* PROBLEM
Your answer should consist of the lines below that hold the word "under".

Items listed in a dataset:
■ ■ ■ ■
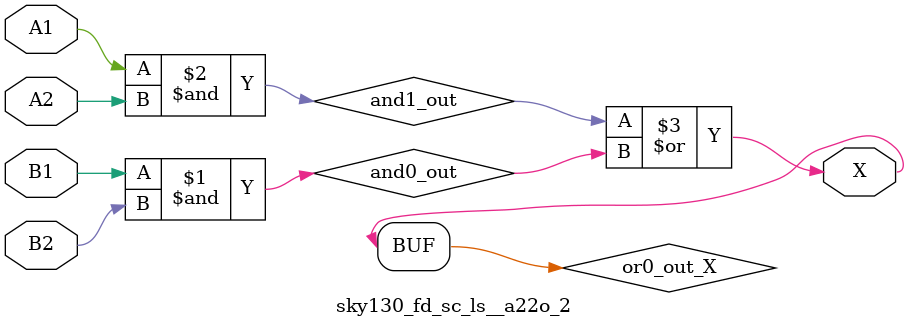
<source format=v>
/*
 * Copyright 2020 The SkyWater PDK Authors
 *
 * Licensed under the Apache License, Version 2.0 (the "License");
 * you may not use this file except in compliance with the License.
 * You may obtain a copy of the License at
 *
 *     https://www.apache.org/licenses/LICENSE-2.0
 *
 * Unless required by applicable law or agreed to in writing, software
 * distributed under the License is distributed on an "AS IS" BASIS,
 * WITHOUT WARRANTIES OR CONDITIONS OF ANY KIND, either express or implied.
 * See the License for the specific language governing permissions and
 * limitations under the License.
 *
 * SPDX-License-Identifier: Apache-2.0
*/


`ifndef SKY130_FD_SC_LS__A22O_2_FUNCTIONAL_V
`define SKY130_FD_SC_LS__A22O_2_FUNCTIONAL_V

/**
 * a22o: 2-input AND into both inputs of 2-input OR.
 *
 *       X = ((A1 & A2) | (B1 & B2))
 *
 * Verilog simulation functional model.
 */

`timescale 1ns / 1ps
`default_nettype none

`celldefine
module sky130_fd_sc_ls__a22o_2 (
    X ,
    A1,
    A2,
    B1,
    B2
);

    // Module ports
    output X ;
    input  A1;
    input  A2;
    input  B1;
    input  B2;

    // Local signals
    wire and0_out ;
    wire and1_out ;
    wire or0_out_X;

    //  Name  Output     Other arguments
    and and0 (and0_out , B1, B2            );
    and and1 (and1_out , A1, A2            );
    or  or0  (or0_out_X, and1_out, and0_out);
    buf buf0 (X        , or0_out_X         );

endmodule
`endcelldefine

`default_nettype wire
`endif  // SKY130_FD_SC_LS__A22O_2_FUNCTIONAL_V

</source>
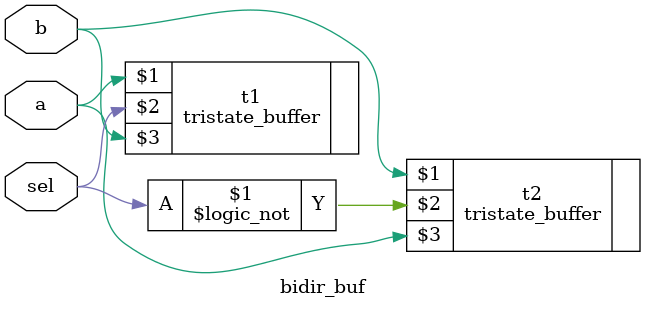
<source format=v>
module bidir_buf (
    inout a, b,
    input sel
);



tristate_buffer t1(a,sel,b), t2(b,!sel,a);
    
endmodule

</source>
■ ■ ■ ■
* RESULT OF THIS TASK
 * Licensed under the Apache License, Version 2.0 (the "License");
 * distributed under the License is distributed on an "AS IS" BASIS,
 * limitations under the License.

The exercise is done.